Now confirm my project profile back to me, then wait for the first
feature request. When I send it, run the workflow above end to end.
Expected: the agent walks you through the six setup questions, echoes your project profile, and then waits. Send a feature request (e.g. "Add a /healthz endpoint that returns {status: 'ok', commit: <git sha>} with a test.") and you'll get the plan first, then — after you reply approve — the implementation, self-review, and a written report at /workspace/project/develop-and-review.md.
Open the report on the host (~/nemoclaw-projects/my-app/develop-and-review.md) and read it before merging anything back into your real working tree.
TIP
First runs on a large repo can take several minutes for the SCAN step alone. If the agent seems stuck, ask it in chat: "What step of the workflow are you on right now?" — that nudge often unblocks long-running plans.
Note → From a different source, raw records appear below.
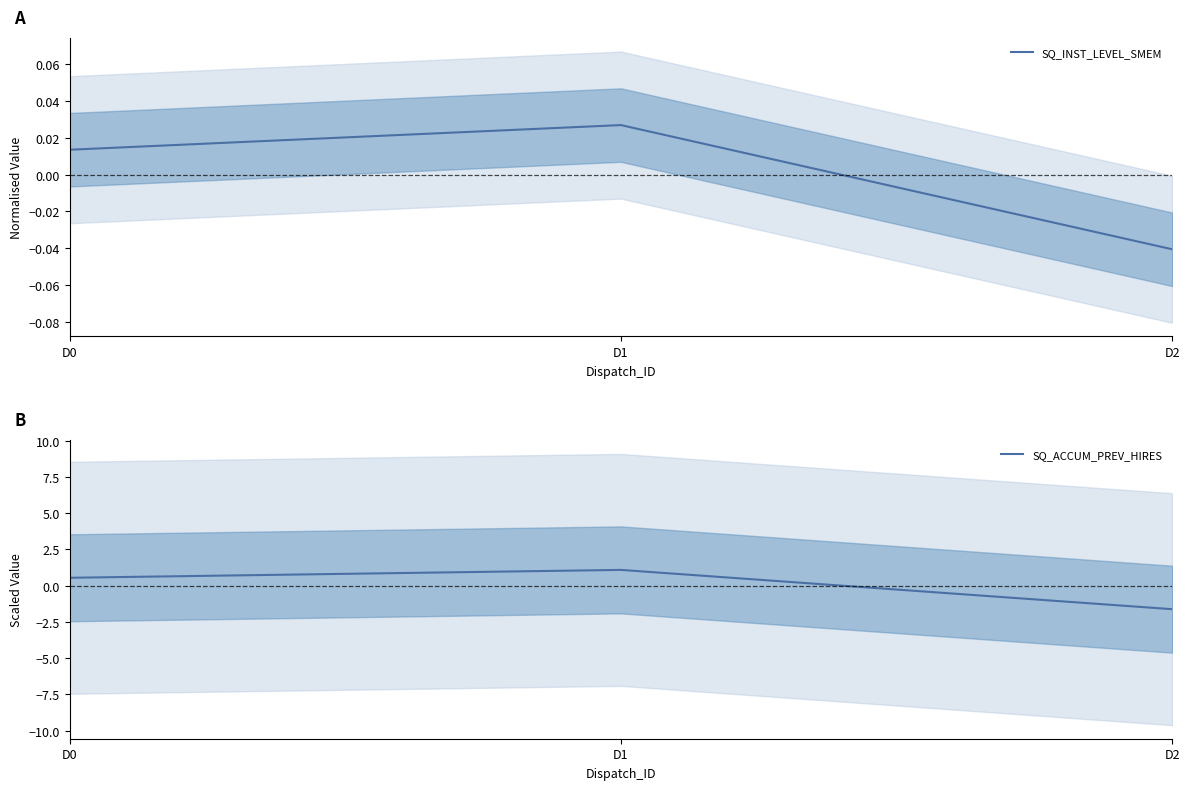

The SQ_ACCUM_PREV_HIRES series shows -0.5 at D2. True or false?

False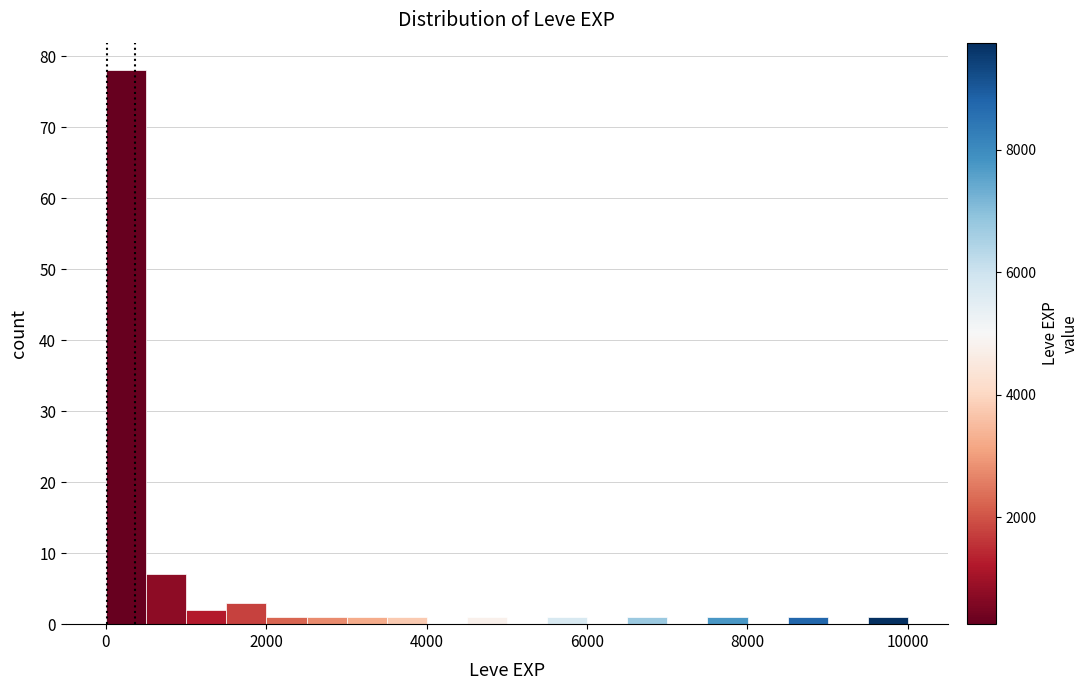

Read against the x-axis, roughly where is the centre of the tallest bar?

200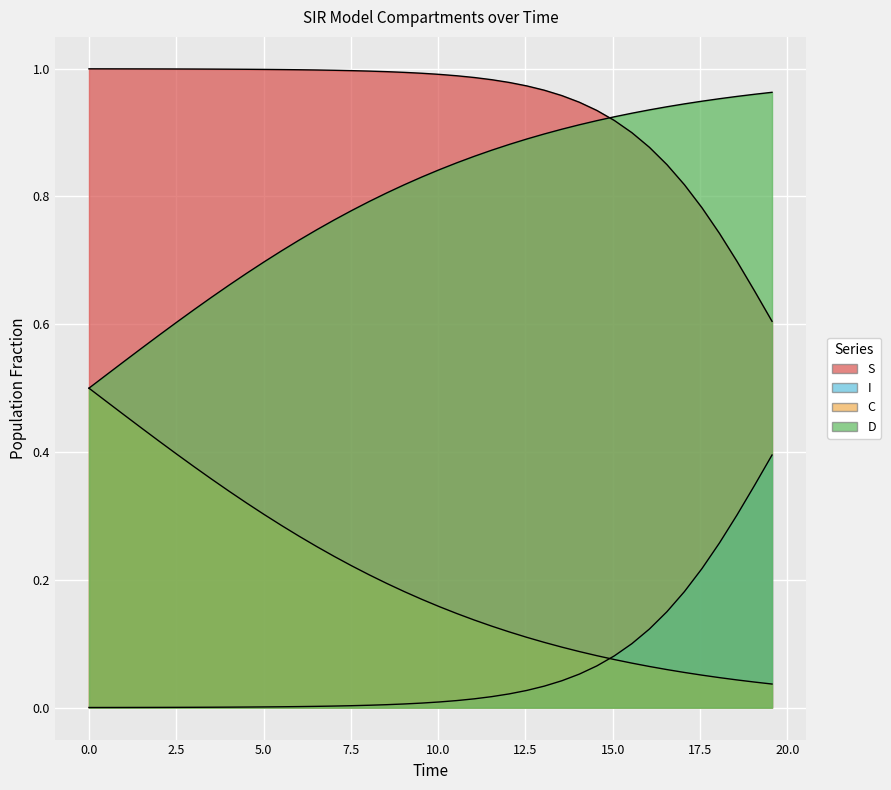

Is the value of C at 13 greater than the value of S at 12?

Yes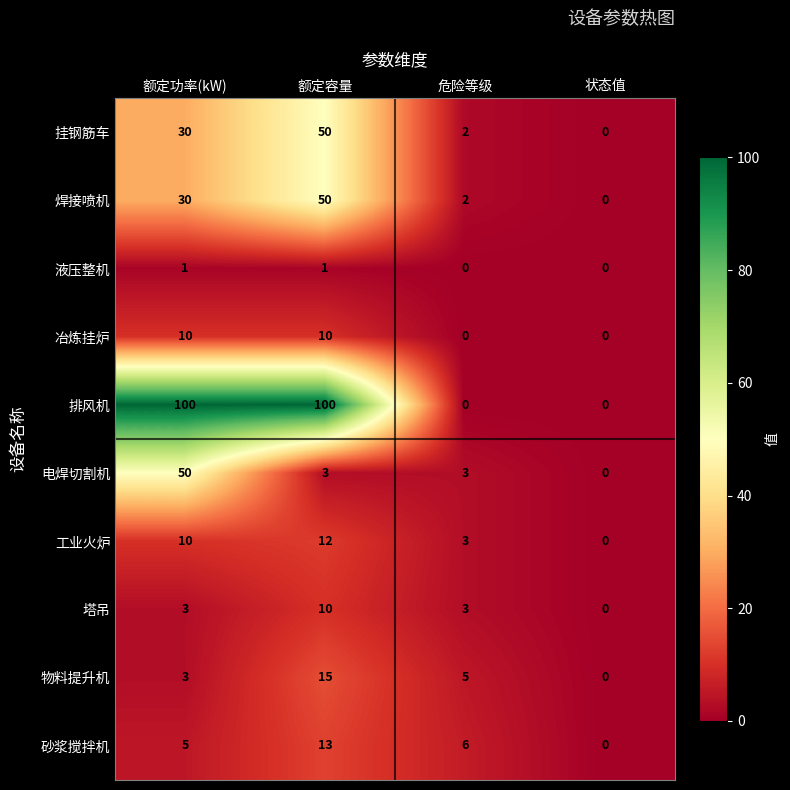

What is the difference between the highest and lowest values at 额定功率(kW)?

99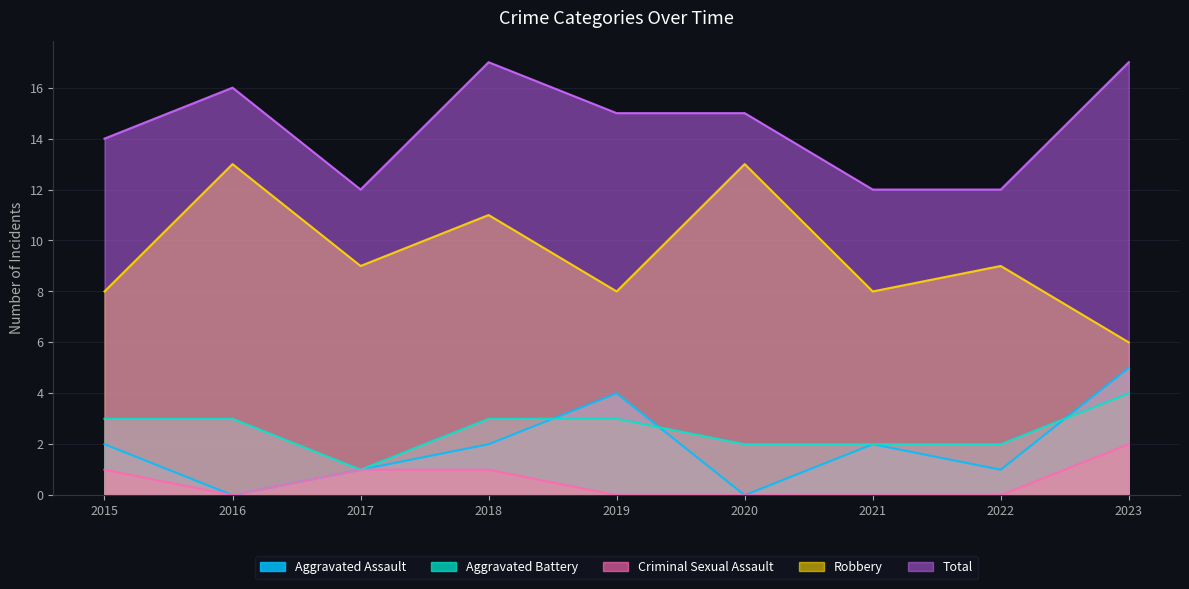

List the series in order of their peak value, highest first.

Total, Robbery, Aggravated Assault, Aggravated Battery, Criminal Sexual Assault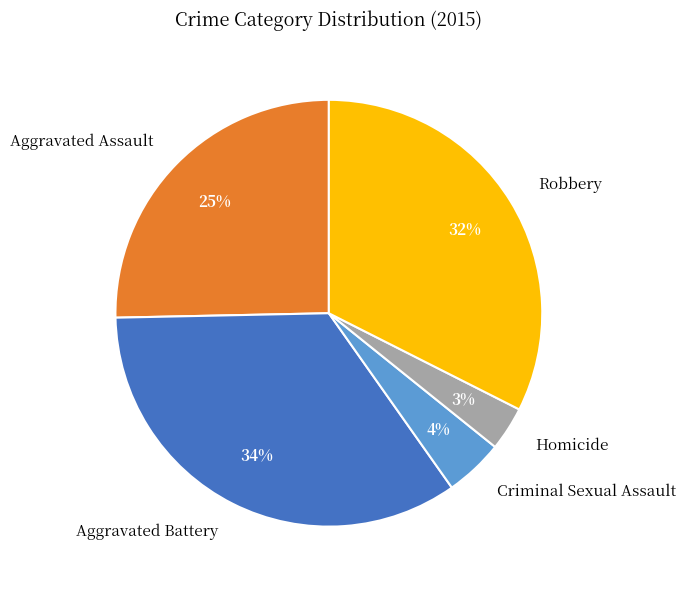

How many segments does this pie chart have?

5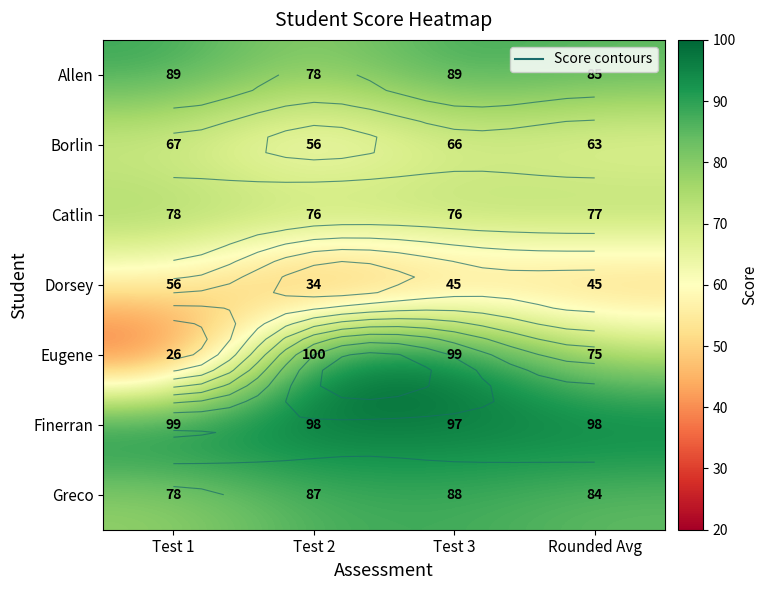

How many data points in Catlin are above 76?

2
| Knob | Where | What to change |
|---|---|---|
| Project path | filesystem_policies.read_write.host_path | Point at any project copy; recreate the sandbox to apply. |
| Feature specification | Prompt (closing line) | Replace "wait for the first feature request" with a verbatim feature list, or with "read /workspace/project/FEATURES.md and treat each top-level heading as a separate feature request." — useful for batching. |
| Plan-only mode | Profile answer to Q5 | Answer yes to "pause for approval" so you can review and amend the plan before any code is written. Recommended for first runs and any high-risk change. |
| Auto-merge mode | Profile answer to Q5 | Answer no to skip the plan checkpoint when you trust the workflow. Higher risk — back up first. |
| Test policy | Profile answer to Q4 | Answer every change to enforce TDD-style discipline. Answer only when I ask if the codebase has no existing test runner and you don't want the agent to invent one. |
| Style conventions | Profile answer to Q3 | Point at a real CONTRIBUTING.md, .eslintrc, ruff.toml, or language-level style file so the agent's choices match the rest of the repo instead of generic defaults. |
| Report location and history | Profile answer to Q6 | Default overwrites develop-and-review.md each run. Switch to a per-feature path like reports/<feature-slug>.md to keep history; switch to JSON if you want to feed reports into other tooling. |
| Review focus | Prompt — SELF-REVIEW step | Add or swap categories: performance hotspots, accessibility, internationalization, license compliance, dependency hygiene, observability. |
| Scope limits | Prompt — SAFETY RULES | Add file/dir denylists (e.g. "Never touch migrations/, infra/, or any file ending in .lock.") for parts of the repo you want strictly off-limits. |
| Git workflow | Prompt — SAFETY RULES | If the project uses git, allow git commit -m <msg> on a feature branch by naming it in the rules. Keep git push blocked unless you really want remote pushes. |
| Block any internet | network_policies | Remove any egress hosts (e.g. api.telegram.org) you don't need for this workflow — the more restrictive the policy, the lower the risk if the model goes off-script. |
| Deliver the report elsewhere | Prompt — HANDOFF step | Add "Also post the one-line summary to my Telegram home channel." (Requires the Telegram channel plugin and api.telegram.org egress from the news-digest recipe.) |
To abandon a run mid-way, send: "Stop the current workflow, revert any uncommitted changes under /workspace/project, and write what you completed so far to the report." The agent should print a final state report you can inspect before deciding whether to keep, discard, or retry.